I've done this with an old skewed rabbet plane that had no fence, and it worked fine. It takes some practice, though, so start out working on a piece of wood that doesn't matter.


----------



## Dave Paine (May 30, 2012)

A good find. I would start with the Sargent, since it looks to be in decent condition and is a useful size. The knob and tote look sound, just need to be sanded and refinished.

FYI, this is a thread on cleaning up my Sargent, which looked a lot worse than yours, but now looks almost new.

http://www.woodworkingtalk.com/f11/latest-rust-bucket-planes-46494/

I would then work on the Craftsman. The blade looks like it has lost some length due to sharpening.
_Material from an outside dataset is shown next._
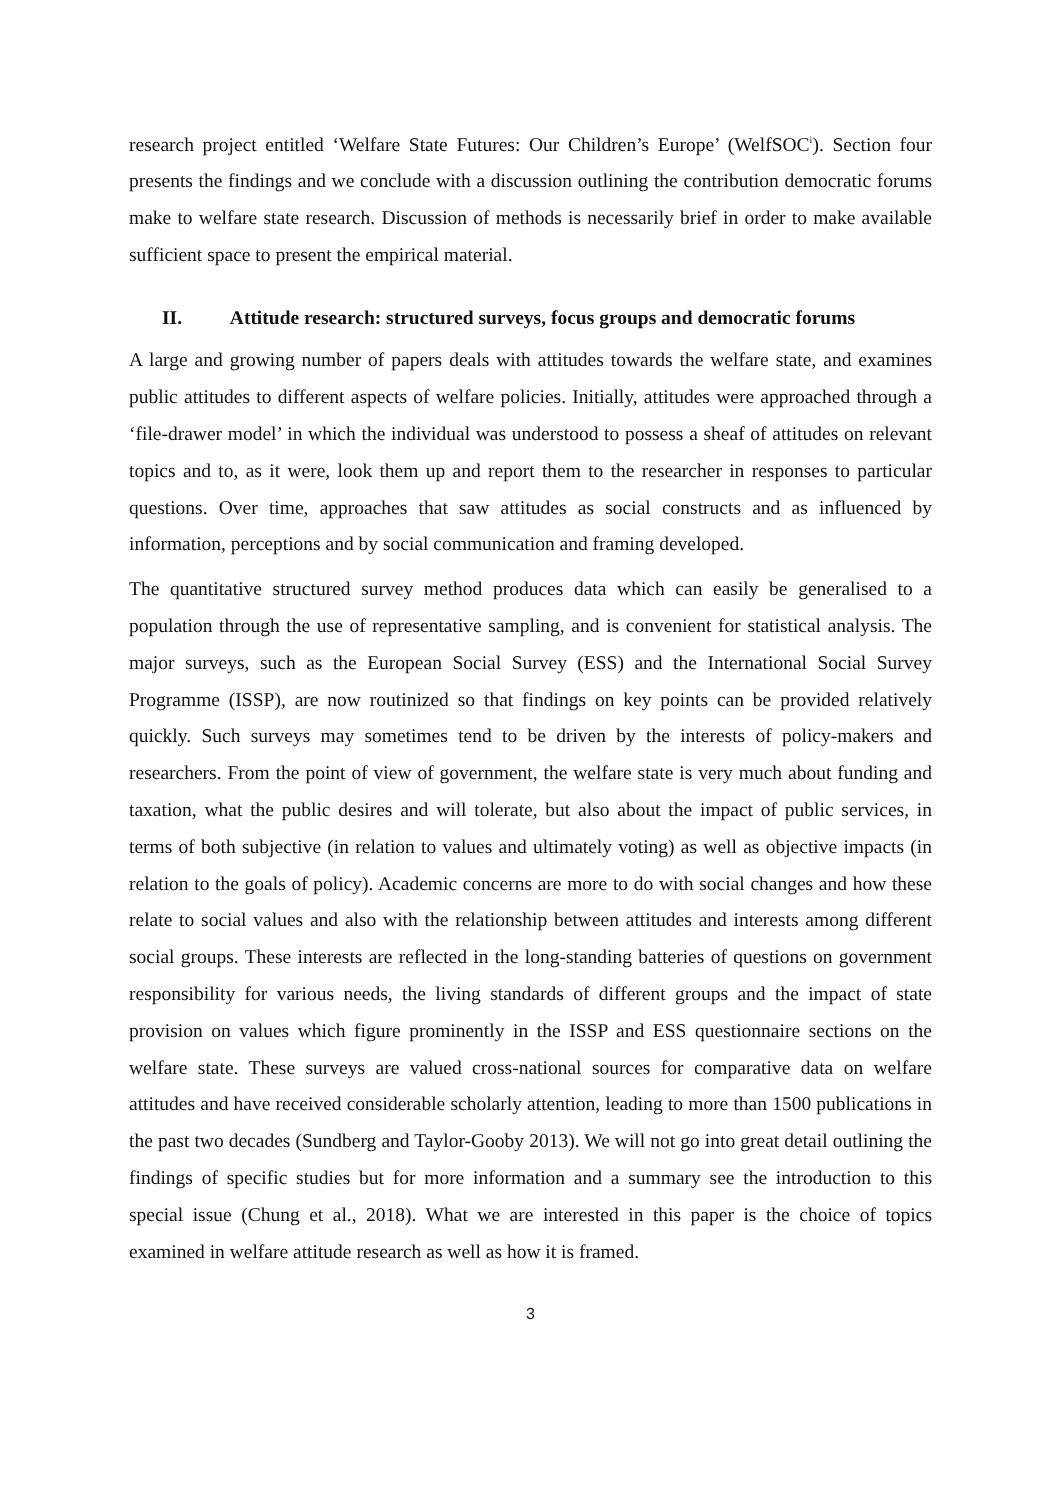research project entitled ‘Welfare State Futures: Our Children’s Europe’ (WelfSOC<sup>i</sup>). Section four presents the findings and we conclude with a discussion outlining the contribution democratic forums make to welfare state research. Discussion of methods is necessarily brief in order to make available sufficient space to present the empirical material.
II. Attitude research: structured surveys, focus groups and democratic forums
A large and growing number of papers deals with attitudes towards the welfare state, and examines public attitudes to different aspects of welfare policies. Initially, attitudes were approached through a ‘file-drawer model’ in which the individual was understood to possess a sheaf of attitudes on relevant topics and to, as it were, look them up and report them to the researcher in responses to particular questions. Over time, approaches that saw attitudes as social constructs and as influenced by information, perceptions and by social communication and framing developed.
The quantitative structured survey method produces data which can easily be generalised to a population through the use of representative sampling, and is convenient for statistical analysis. The major surveys, such as the European Social Survey (ESS) and the International Social Survey Programme (ISSP), are now routinized so that findings on key points can be provided relatively quickly. Such surveys may sometimes tend to be driven by the interests of policy-makers and researchers. From the point of view of government, the welfare state is very much about funding and taxation, what the public desires and will tolerate, but also about the impact of public services, in terms of both subjective (in relation to values and ultimately voting) as well as objective impacts (in relation to the goals of policy). Academic concerns are more to do with social changes and how these relate to social values and also with the relationship between attitudes and interests among different social groups. These interests are reflected in the long-standing batteries of questions on government responsibility for various needs, the living standards of different groups and the impact of state provision on values which figure prominently in the ISSP and ESS questionnaire sections on the welfare state. These surveys are valued cross-national sources for comparative data on welfare attitudes and have received considerable scholarly attention, leading to more than 1500 publications in the past two decades (Sundberg and Taylor-Gooby 2013). We will not go into great detail outlining the findings of specific studies but for more information and a summary see the introduction to this special issue (Chung et al., 2018). What we are interested in this paper is the choice of topics examined in welfare attitude research as well as how it is framed.
3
Good luck and post updates as you go.


----------



## railaw (Nov 15, 2011)

amckenzie4 said:


> There are a lot of threads on sharpening and de-rustifying, so I'm not going to comment on those. The 78 is a good plane, but yours is missing the fence and the depth stop. I can't tell from the photos, but you may also be missing the nicker that lets it work easily across the grain.
> 
> Without those, especially the fence, that plane is... well, not useless, but a lot harder to use. It will still work fine for cleaning up tenons and things like that, but using it to actually cut rabbets is going to be a challenge. If you want to try anyway, here's my advice:
> 
> ...


You can still get replacement parts from Stanley for the 78. It'll cost almost as much as your entire purchase, but you can get the rod, thumb screw, depth stop and screw and nicker at stanleytoolparts.com.


----------



## wood_chucker (Oct 18, 2012)

Thanks for the replies with the 78 I didn't really know what it was when I got it. I figured I would use it for cleaning up tennons and such since the blade reaches all the way to the edge. I'm not a hand tool exclusivr guy I usually do rabbets with my router anyway. I 
cant wait to get started cleaning em up and will definitley post pics of my progress.


----------